Ashford, Wash.—Paradise is a little bit nicer now. This is referring, of course, to the Paradise Inn in Mount Rainier National Park originally built in 1916. The 80-room Annex has been reopened after a $25 million renovation. This restoration project is a cornerstone event to show how the National Park Service is working to address its maintenance backlog, and in the process, preserving important elements of the nation’s heritage, including historic structures, important roads, and significant trails. The Paradise Inn project entailed preserving the historic features of Paradise Inn and the Annex while modernizing the structural integrity for seismic stability, electrical systems, plumbing, and improving the aesthetics of the rooms and public spaces.

“This is a local story with national significance,” says Chip Jenkins, the park’s superintendent. “Mount Rainier is an icon on the horizon of the Pacific Northwest, and Paradise is the top destination of most of the park’s 1.5 million annual visitors. Over a million people will take photos of the Inn, enjoy a meal in the dining room, or just relax and enjoy the stately lobby.”

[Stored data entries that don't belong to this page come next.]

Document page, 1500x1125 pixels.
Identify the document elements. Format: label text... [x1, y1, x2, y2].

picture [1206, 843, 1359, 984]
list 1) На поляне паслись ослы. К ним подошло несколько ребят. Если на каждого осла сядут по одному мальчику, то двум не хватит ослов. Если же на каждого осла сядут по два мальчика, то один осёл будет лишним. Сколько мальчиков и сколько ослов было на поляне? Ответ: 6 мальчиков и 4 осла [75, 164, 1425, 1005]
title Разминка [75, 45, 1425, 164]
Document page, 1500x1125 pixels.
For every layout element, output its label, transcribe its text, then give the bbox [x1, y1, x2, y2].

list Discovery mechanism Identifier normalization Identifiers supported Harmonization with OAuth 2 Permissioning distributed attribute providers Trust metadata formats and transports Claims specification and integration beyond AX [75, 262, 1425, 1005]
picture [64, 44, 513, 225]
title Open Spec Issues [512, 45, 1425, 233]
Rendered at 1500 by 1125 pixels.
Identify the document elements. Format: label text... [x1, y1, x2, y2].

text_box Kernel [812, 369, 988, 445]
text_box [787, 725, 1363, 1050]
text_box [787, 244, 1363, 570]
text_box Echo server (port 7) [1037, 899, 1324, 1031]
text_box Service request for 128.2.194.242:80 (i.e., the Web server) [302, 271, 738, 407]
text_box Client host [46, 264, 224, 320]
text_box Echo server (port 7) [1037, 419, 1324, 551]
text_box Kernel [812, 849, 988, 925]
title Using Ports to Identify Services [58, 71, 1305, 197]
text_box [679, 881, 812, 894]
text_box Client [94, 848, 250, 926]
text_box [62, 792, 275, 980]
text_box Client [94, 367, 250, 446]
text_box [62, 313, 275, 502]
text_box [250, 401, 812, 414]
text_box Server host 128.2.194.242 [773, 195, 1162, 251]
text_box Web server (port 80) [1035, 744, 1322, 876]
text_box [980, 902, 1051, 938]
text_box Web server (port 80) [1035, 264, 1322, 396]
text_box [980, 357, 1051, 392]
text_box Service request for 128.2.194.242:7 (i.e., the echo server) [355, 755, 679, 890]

According to the National Park Service website, the next step in the restoration of the Paradise area is the revegetation of the 20,000 square foot project construction footprint. A total of 70,000 plants will be replanted to restore the site to its pre-construction condition. In 2018, native seeds were collected from the surrounding area in preparation for being cultivated in the park’s greenhouse. Park staff, along with volunteers and interns, will work to replant the area starting later this year.